Kimberly S. Corban (born 1985) is a rape survivor and crime victim advocate. She is notable for her victim advocacy speeches, a nationally televised question at CNN's 'Guns in America' Town hall hosted by Anderson Cooper with former president Barack Obama to discuss the Second Amendment and her 2018 TEDx Talk, 'How my sexual assault was hijacked by politicians and lobbies'.

==Background==
In May 2006, when Corban was a 20-year-old college student, a stranger broke into her off-campus apartment at the University of Northern Colorado, held her there for two hours, and raped her. After surviving the assault, she immediately reported the crime to the Greeley Police Department. She later served as the key witness in her attacker's 2007 Weld County, Colorado trial, resulting in a burglary and sexual assault conviction. Her rapist is currently serving a 24-life term in a Colorado prison.
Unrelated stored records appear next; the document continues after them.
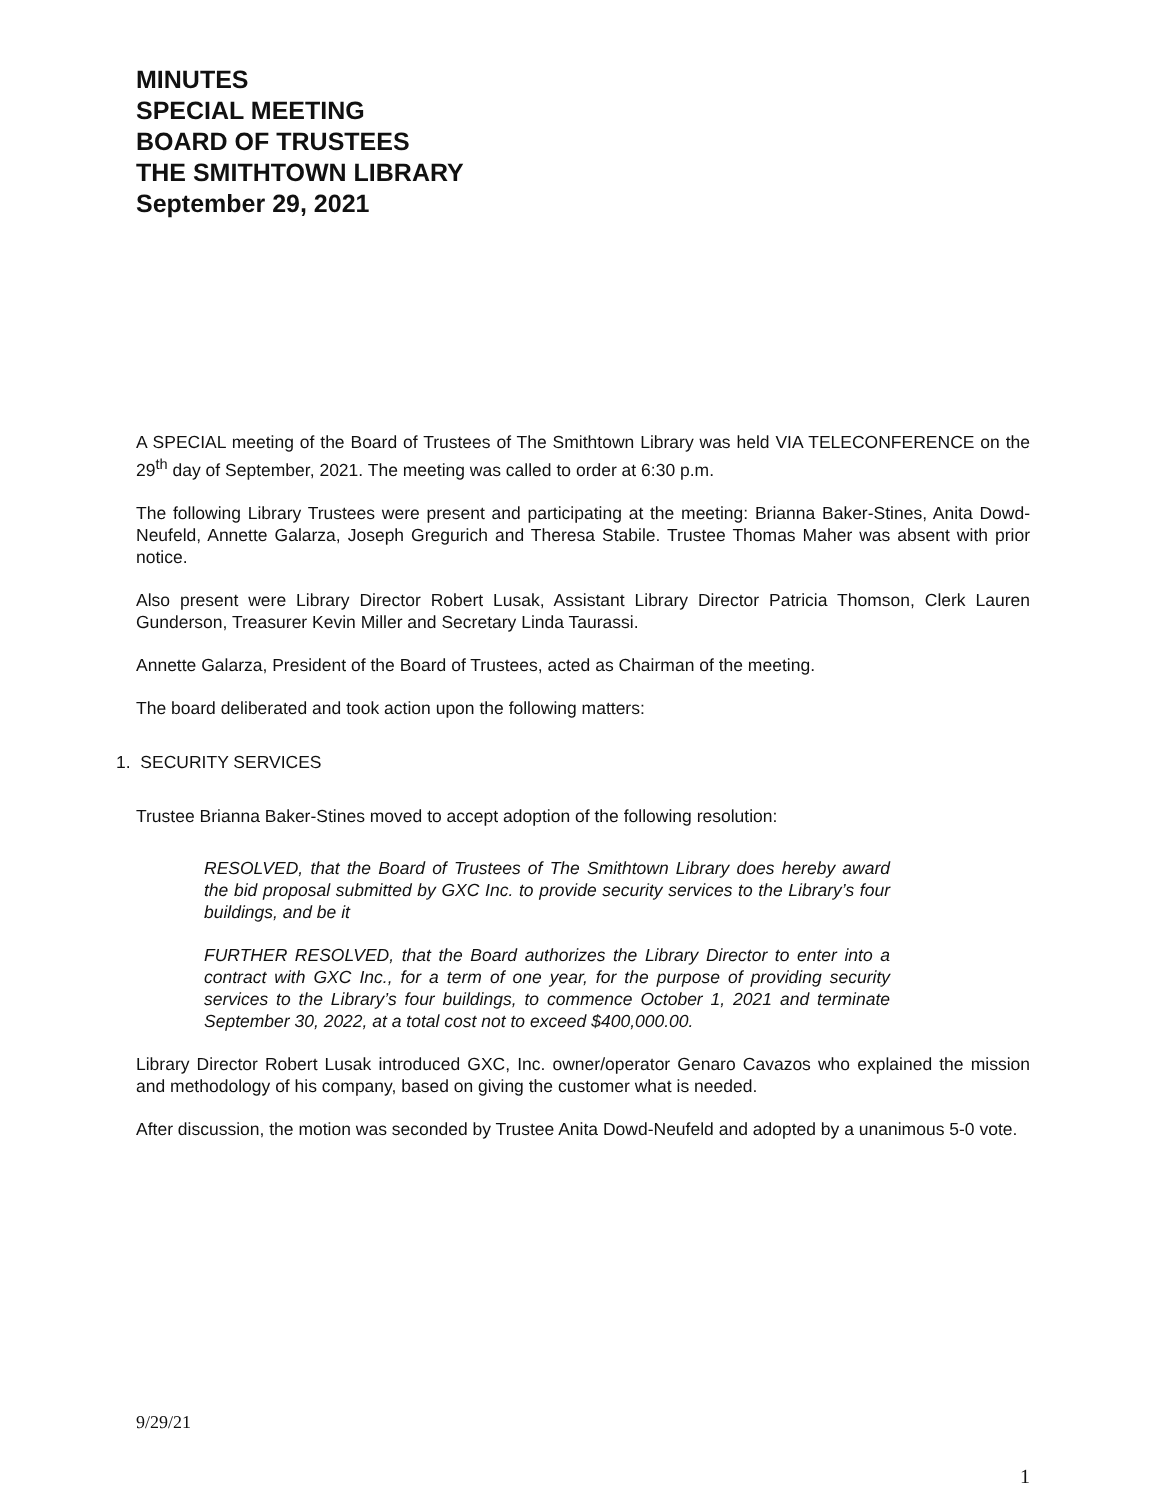MINUTES
SPECIAL MEETING
BOARD OF TRUSTEES
THE SMITHTOWN LIBRARY
September 29, 2021
A SPECIAL meeting of the Board of Trustees of The Smithtown Library was held VIA TELECONFERENCE on the 29<sup>th</sup> day of September, 2021. The meeting was called to order at 6:30 p.m.
The following Library Trustees were present and participating at the meeting: Brianna Baker-Stines, Anita Dowd-Neufeld, Annette Galarza, Joseph Gregurich and Theresa Stabile. Trustee Thomas Maher was absent with prior notice.
Also present were Library Director Robert Lusak, Assistant Library Director Patricia Thomson, Clerk Lauren Gunderson, Treasurer Kevin Miller and Secretary Linda Taurassi.
Annette Galarza, President of the Board of Trustees, acted as Chairman of the meeting.
The board deliberated and took action upon the following matters:
1. SECURITY SERVICES
Trustee Brianna Baker-Stines moved to accept adoption of the following resolution:
RESOLVED, that the Board of Trustees of The Smithtown Library does hereby award the bid proposal submitted by GXC Inc. to provide security services to the Library’s four buildings, and be it
FURTHER RESOLVED, that the Board authorizes the Library Director to enter into a contract with GXC Inc., for a term of one year, for the purpose of providing security services to the Library’s four buildings, to commence October 1, 2021 and terminate September 30, 2022, at a total cost not to exceed $400,000.00.
Library Director Robert Lusak introduced GXC, Inc. owner/operator Genaro Cavazos who explained the mission and methodology of his company, based on giving the customer what is needed.
After discussion, the motion was seconded by Trustee Anita Dowd-Neufeld and adopted by a unanimous 5-0 vote.
9/29/21
1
Following the jury's guilty verdict, Corban released her name to the media, intending to serve as an example for other rape victims to come forward. She has given presentations to numerous advocate groups, high schools and colleges, justice professionals, and various government agencies internationally on sexual assaults, using her case to illustrate how she believes the criminal justice system should work.

Corban graduated from the University of Northern Colorado with a bachelor's degree in Psychology and master's degree in Criminal Justice. She worked as a victim advocate for her local police department and later at the District Attorney's office, creating and running the Adult Diversion Program.

In January 2016, Kimberly Corban attended CNN's 'Guns in America' Townhall with Barack Obama. Corban shared with the president her survivor story and then described her belief that she had the basic responsibility to protect herself and her children by exercising her right to bear arms and carry her weapon as well.

Corban delivered a TEDx talk on December 1, 2018, titled 'How my sexual assault was hijacked by politicians and lobbies'. The talk discussed how both sides of the political spectrum weaponize survivors of sexual assault to gain money, power, and votes.

Corban has been featured in many forms of media, including CNN, Fox News, The Washington Post, USA Today, Cosmopolitan magazine, Elle magazine, MSN.com, and The New York Times. Today, she is an international speaker on sexual violence prevention and best practices for supporting trauma survivors. She also consults with organizations and communities on the Start By Believing campaign. Corban is the co-host of a podcast called Survivor's Guide To True Crime.